READING TEXT:
AlphaZero employs a technique called Monte Carlo Tree Search (MCTS). MCTS focuses on statistically promising parts of the search space, balancing exploration (trying new moves) and exploitation (choosing good moves found previously). This makes it more efficient than brute force. [10]

Here’s a breakdown of how it works:

Selection: Starting from the current position, AlphaZero uses a process to select the most promising move to explore further. This selection can involve factors like:
- Win Rate: The win rate associated with a move based on previous simulations. Moves with higher win rates are more likely to be chosen.
- Exploration Bonus: To encourage exploration and avoid getting stuck in known good moves, there’s a bonus added to moves that haven’t been explored as much. This helps uncover hidden potential in less-trodden paths.
Simulation: Once a move is selected, AlphaZero simulates the game forward from that position using a simpler, faster evaluation method. This simulation can be a self-play scenario where AlphaZero plays against itself, or a pre-defined set of rollout policies.
Backpropagation: After the simulation ends with a win, loss, or draw, the outcome is propagated back up the tree. This updates the win rates and exploration statistics for all the moves involved in the simulation path.
Iteration: This process of selection, simulation, and backpropagation repeats for a set number of times. As more simulations are done, the win rates and exploration statistics become more accurate, guiding AlphaZero towards the most statistically promising parts of the search space. [11]

This method seems closer to Option B. The algorithm tries indeed to find the best possible moves in the position. However, the way this is done raises question regarding the true nature of the option used. (there are of course no questions regarding the effectiveness of the algorithm)

Do modern chess computers know they are using Option A?

In the movie “Ex Machina”, a computer programmer was summoned by a technology company tycoon to test an artificial intelligence robot he had created. After having spoken with the robot the programmer was really amazed. In his own words, he thought it was ‘f***ing amazing’. But one morning he was still thinking. And was trying to find out if what he was doing, i.e. speaking with it, was the right way to test it.

INFORMATION SHOWN:

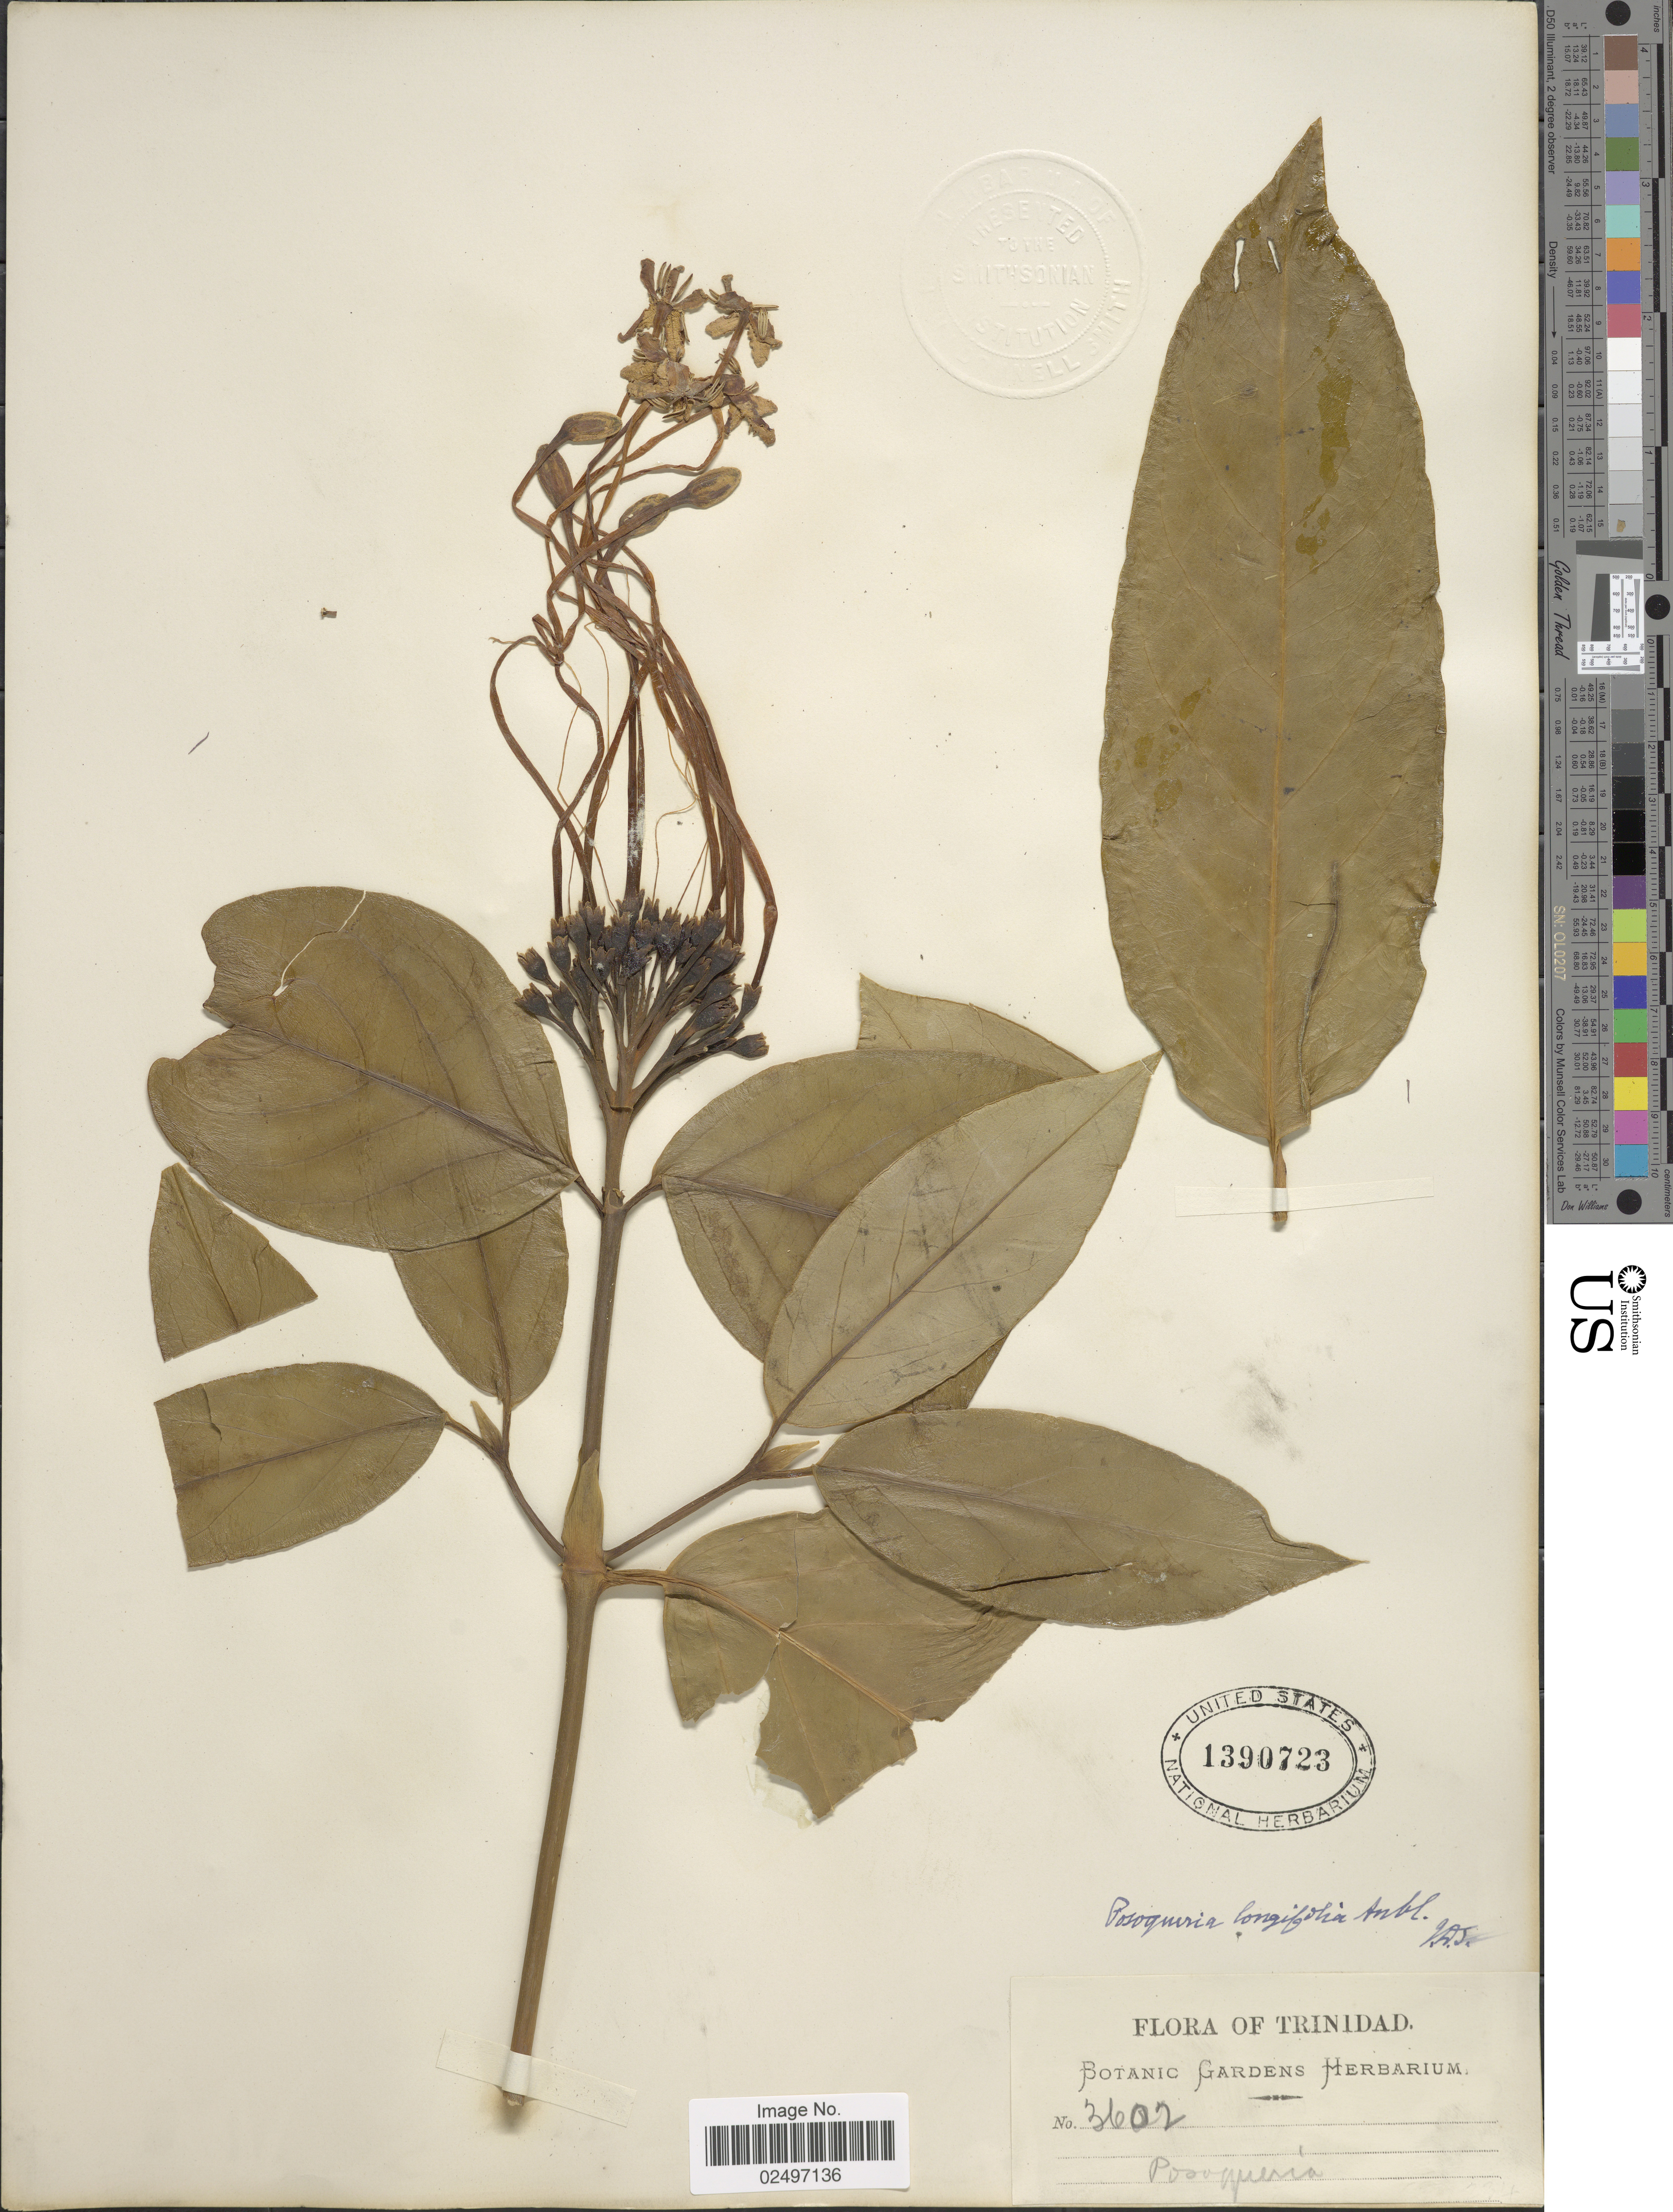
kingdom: Plantae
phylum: Tracheophyta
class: Magnoliopsida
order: Gentianales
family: Rubiaceae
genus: Posoqueria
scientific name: Posoqueria longiflora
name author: Aubl.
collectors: ex herb. Botanic Gardens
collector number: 3602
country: Trinidad and Tobago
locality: Trinidad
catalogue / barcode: US 1390723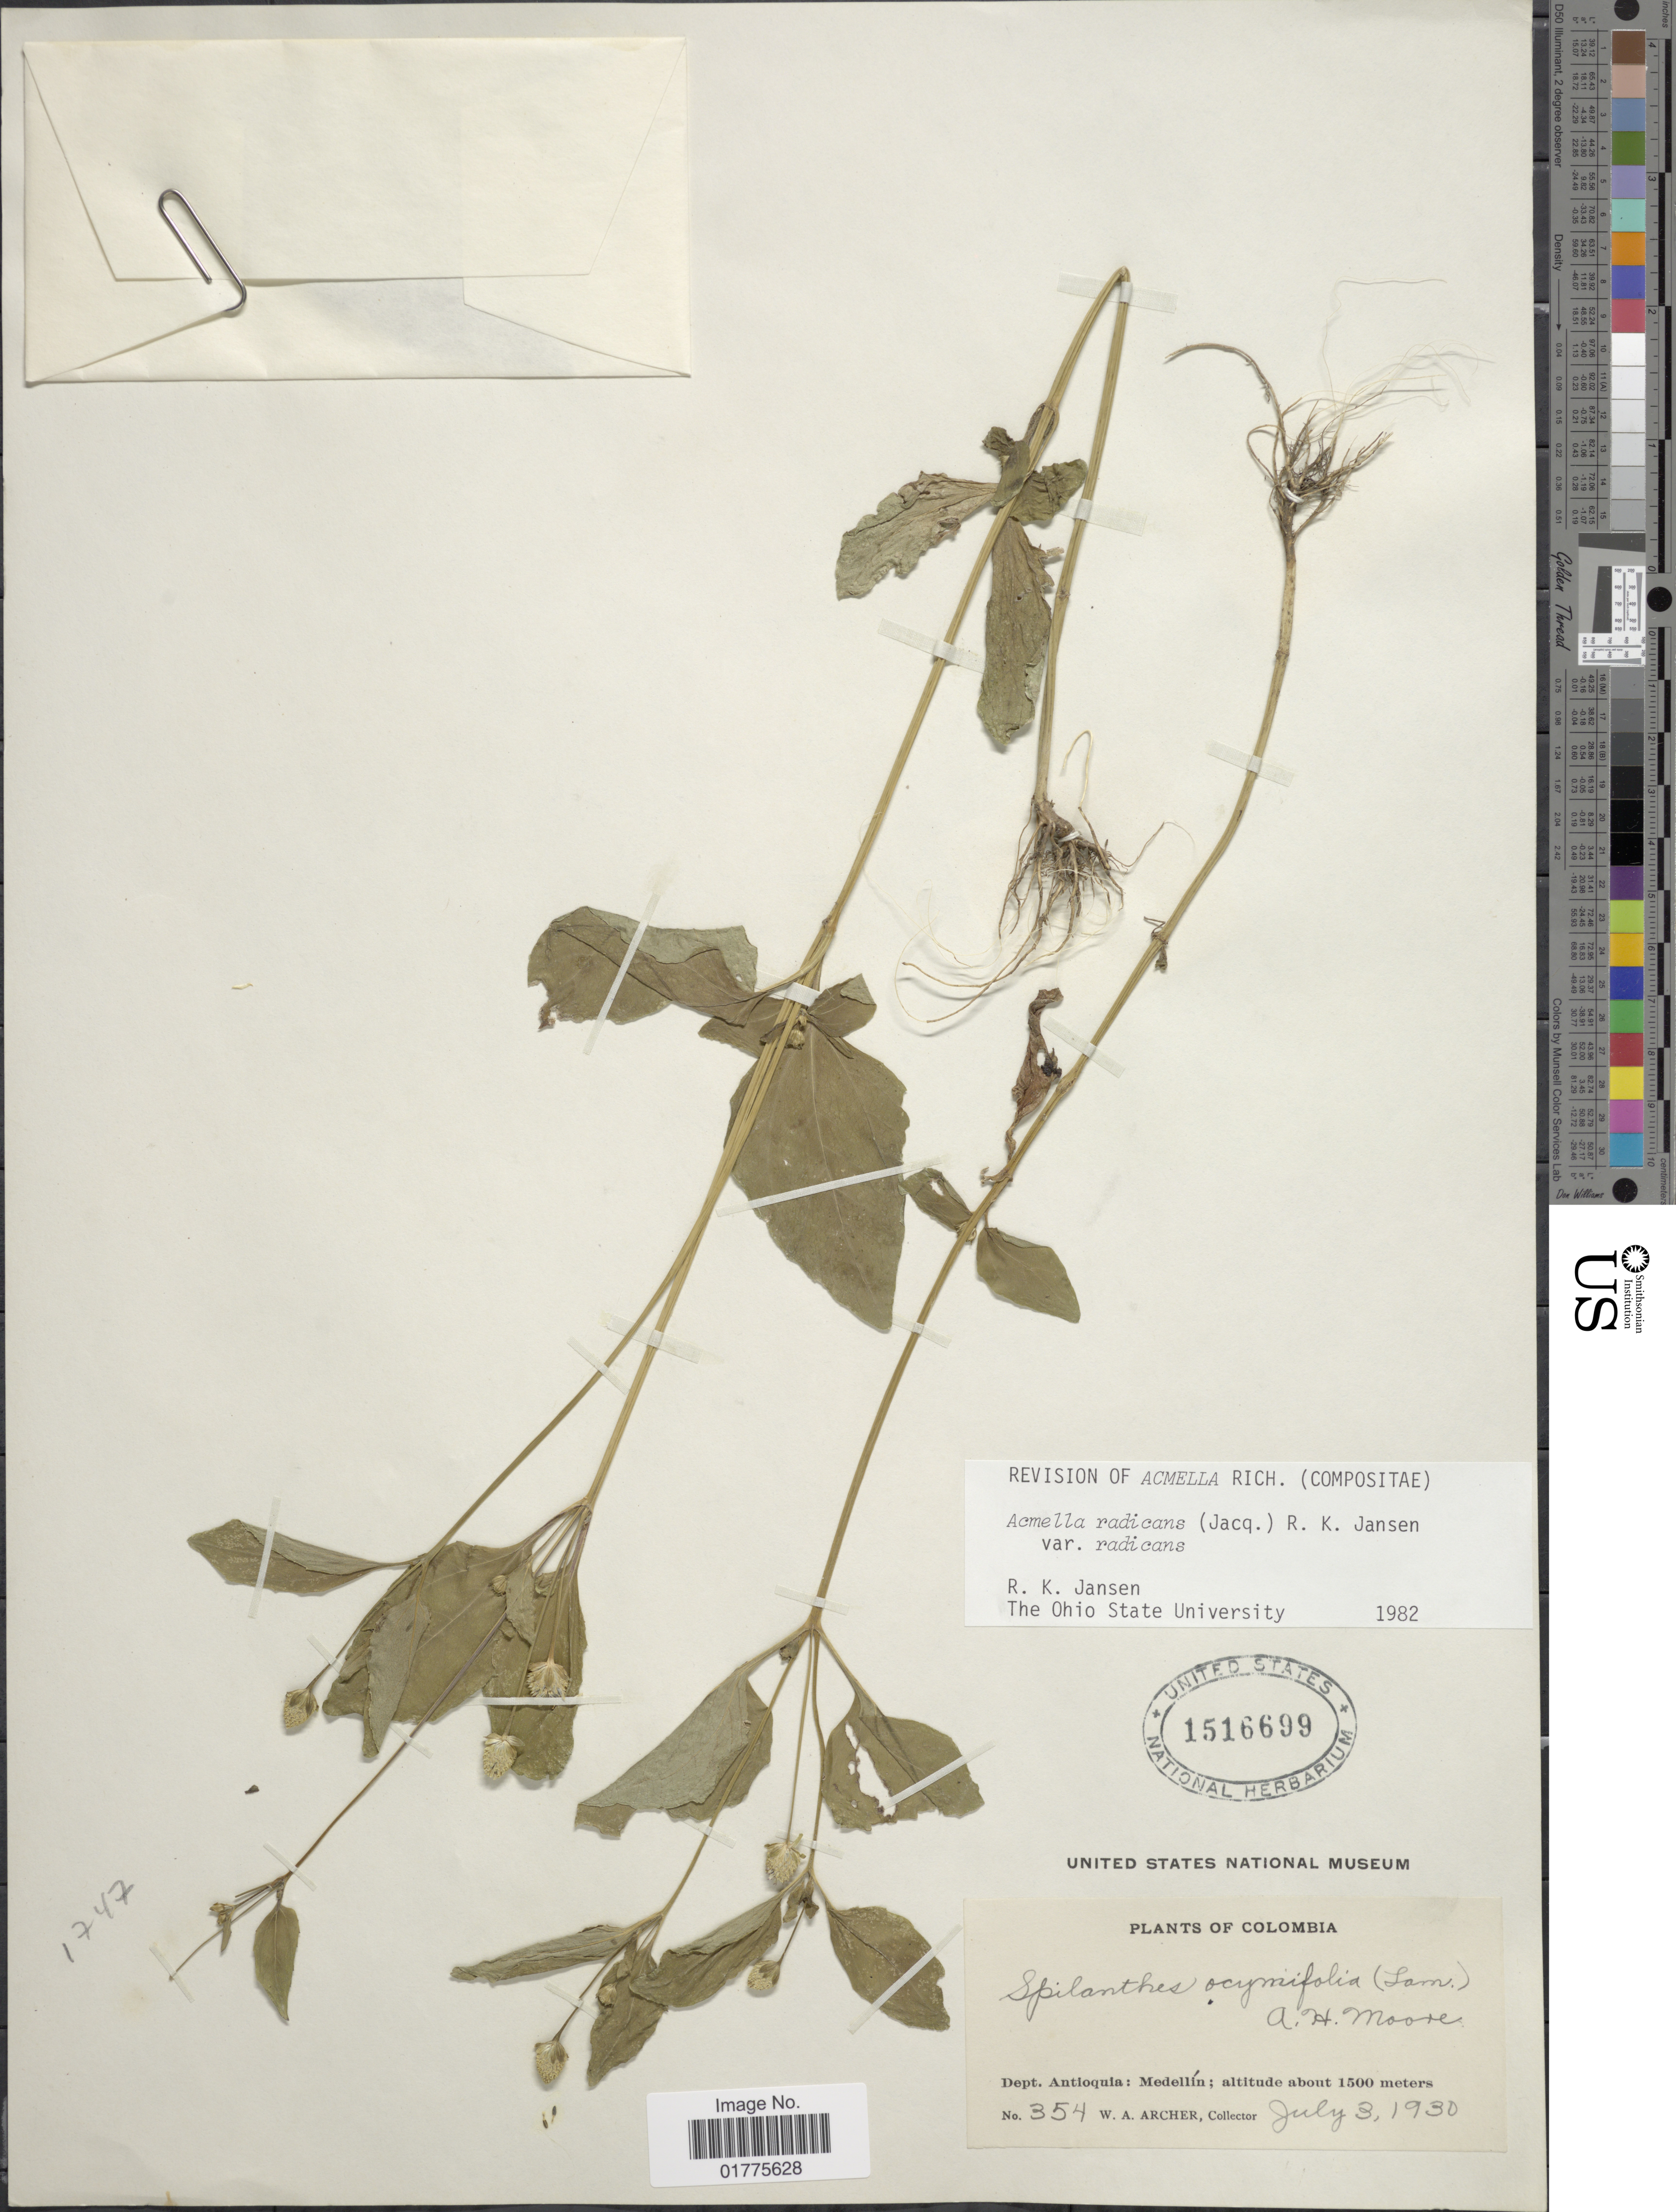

COMPLETE THE FOLLOWING:
(a) Please copy the passage from the Monte Carlo Tree Search text word for word, from "Selection: Starting from" up to and including "of rollout policies.".
(b) In the Monte Carlo Tree Search text, what does backpropagation update once the outcome is sent back up the tree?

SOLUTIONS TO THE TASKS:
(a)
Selection: Starting from the current position, AlphaZero uses a process to select the most promising move to explore further. This selection can involve factors like:
- Win Rate: The win rate associated with a move based on previous simulations. Moves with higher win rates are more likely to be chosen.
- Exploration Bonus: To encourage exploration and avoid getting stuck in known good moves, there’s a bonus added to moves that haven’t been explored as much. This helps uncover hidden potential in less-trodden paths.
Simulation: Once a move is selected, AlphaZero simulates the game forward from that position using a simpler, faster evaluation method. This simulation can be a self-play scenario where AlphaZero plays against itself, or a pre-defined set of rollout policies.

(b) The win rates and exploration statistics for all the moves involved in the simulation path.